I can see that in my mother. She tended her mother for 30 years, in one way or another. Her father was in the nursing home for 10 years and her mother was in for several years too.

She had stated that she will not be going to the home.
 
The damnedest part of it, in thinking I'd never want to be in one of those senior care homes...those people earning not much over minimum wage, who had to put up with my mother's bitchiness and abusive shenanigans for years...many of them came to her bedside as she was in her last days after her stroke, hugging her, crying over her, loving her.

Those are some kind of very special people, and if any one of us needs that type of care in our last days, I say it might not be too bad, and seeing how uncaring sometimes family members can be; might be the sweetest thing an oldster gets.
 
That's true, Butch. If the caregivers know someone is in there regularly and paying attention, better care is usually the result.
 
The damnedest part of it, in thinking I'd never want to be in one of those senior care homes...those people earning not much over minimum wage, who had to put up with my mother's bitchiness and abusive shenanigans for years...many of them came to her bedside as she was in her last days after her stroke, hugging her, crying over her, loving her.

Those are some kind of very special people, and if any one of us needs that type of care in our last days, I say it might not be too bad, and seeing how uncaring sometimes family members can be; might be the sweetest thing an oldster gets.

Yes, agreed B, those carers on minimum wage are something else. Doing a difficult job I couldn't do for a fraction of my money.
 
My hubby's mum had a stroke, right side paralyzed.. we took care of her in house for a month before the family could arrange for her to get back to Canada where she was from into a good home in her hometown.
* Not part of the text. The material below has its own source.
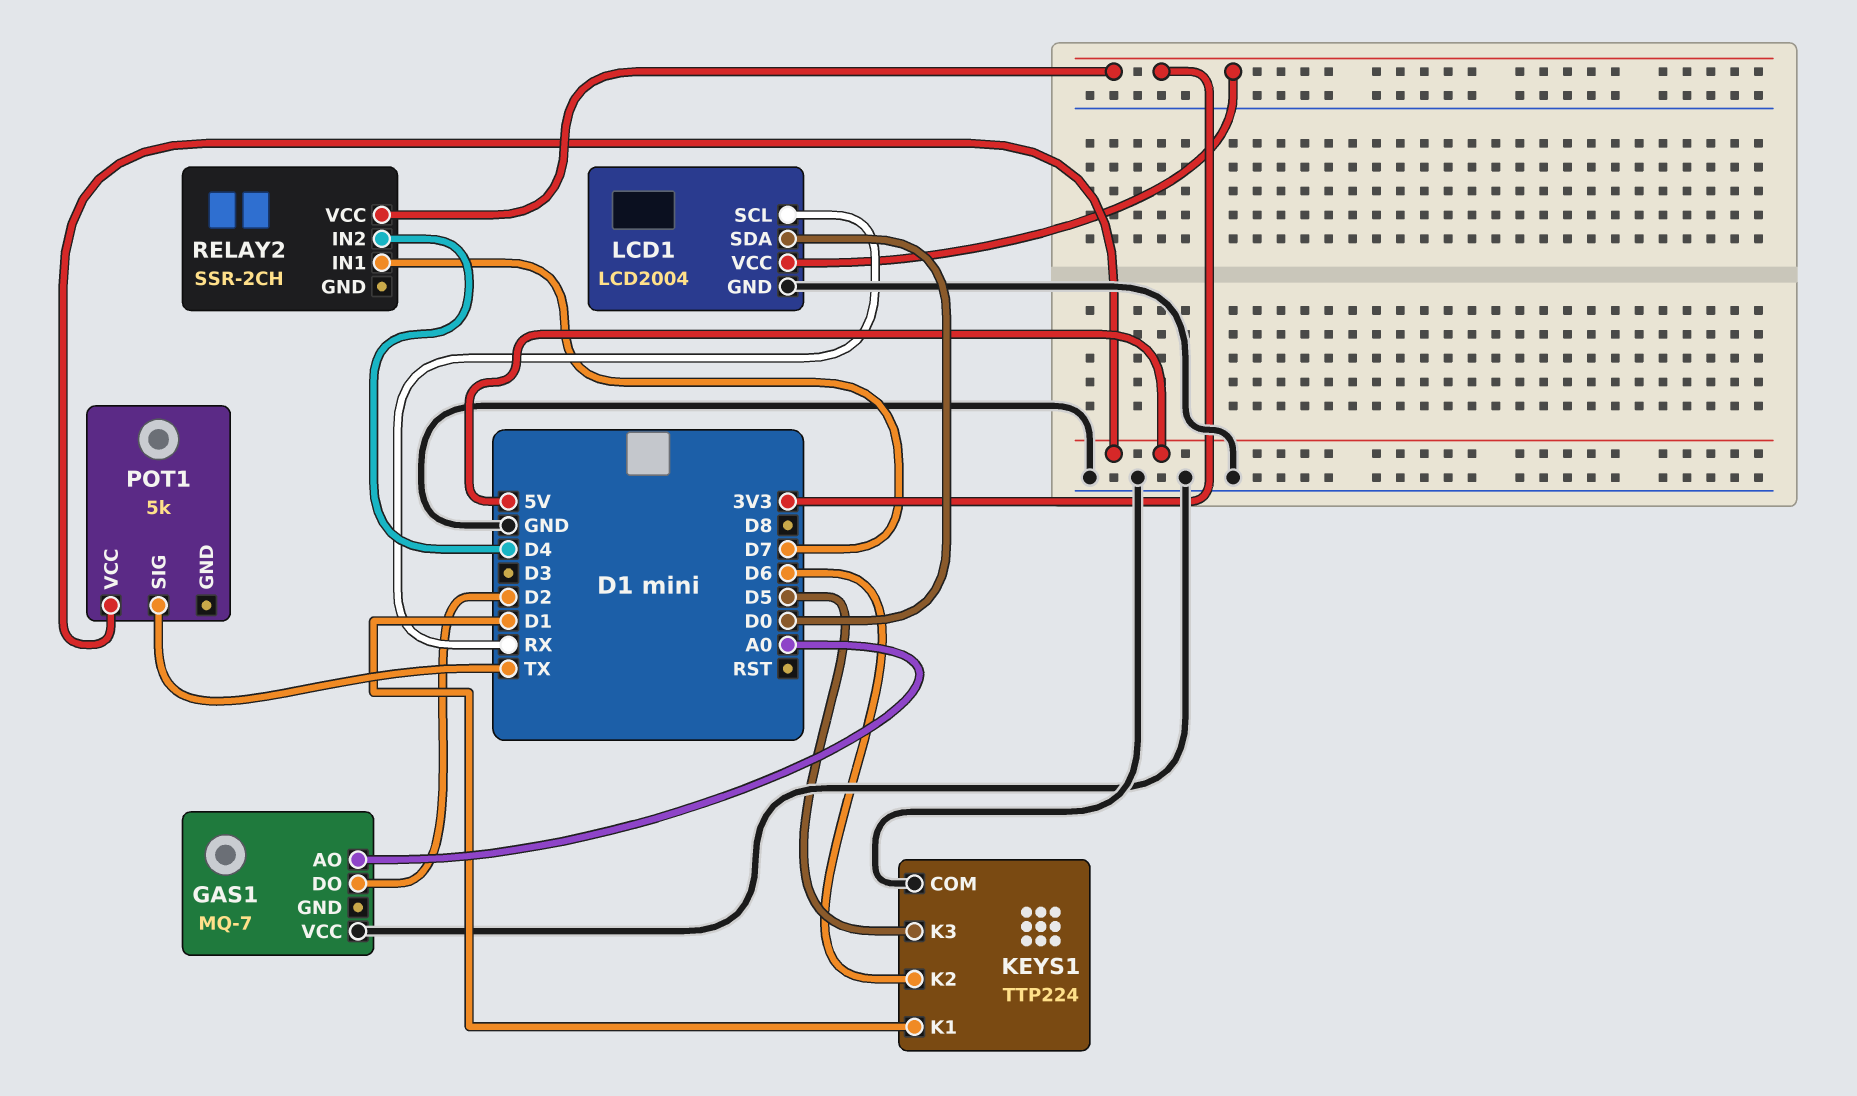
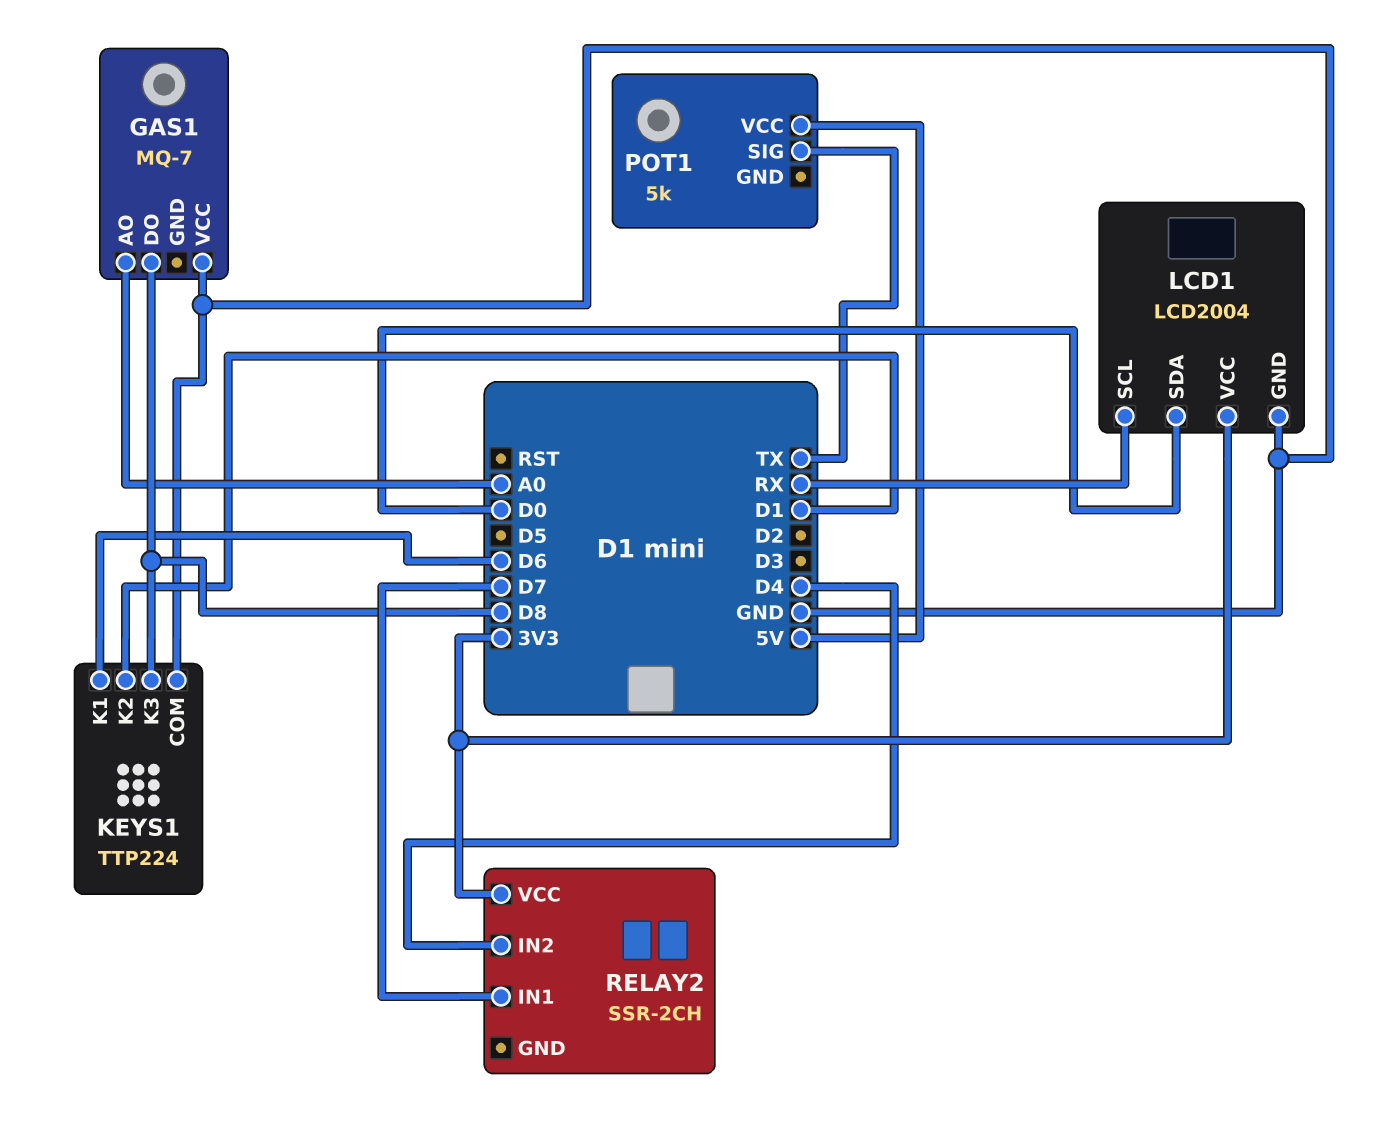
GAS1 pin DO: D2 -> D8
KEYS1 pin K1: D1 -> D6
KEYS1 pin K2: D6 -> D1
KEYS1 pin K3: D5 -> D8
I have MUCH respect for those aged care workers who have a vocation for their job, to remain caring and considerate in very trying circumstances.

When I go to physio for my shoulder, they all are amazed at how far along I came so quickly, being fit (and motivated) is crucial, at 6 weeks they were telling me they had people at 12 weeks who were not even doing what I was, so stay FIT young'uns...am I allowed to say than now I've passed 50? Also all the dire predictions of awful pain did not eventuate, sure it was sore but not what they had set me up to believe it would be!
 
I working a Nursing Home for a week as maintenance and I met a German woman that could not speak English and had no family there. I spoke German and talked to her. She died that week and I quit. Couldn't be around that I lost both of my parents and my best friend in a matter of a few years. I have a very hard time dealing with death. I will never go to a home.NEVER!!!!!!!!!!!!!
Ted
 
Religion gets in the way of death with dignity.

My dad was ready to go years, maybe a decade, before he finally did, as a result of Parkinsons/ Multiple Systems Disorder (or some variation toward the end).
 
Funny how so many here speak in absolutes. Even Darwin recanted on his death bed.

I wonder why?

I suspect there's good reason folks cling to life so tenaciously meself.

Marcus Aurelius said it best IMHO, a long long time ago.


Remember that man lives only in the present, in this fleeting instant; all the rest of his life is either past and gone, or not yet revealed. Short, therefore, is man's life, and narrow is the corner of the earth wherein he dwells.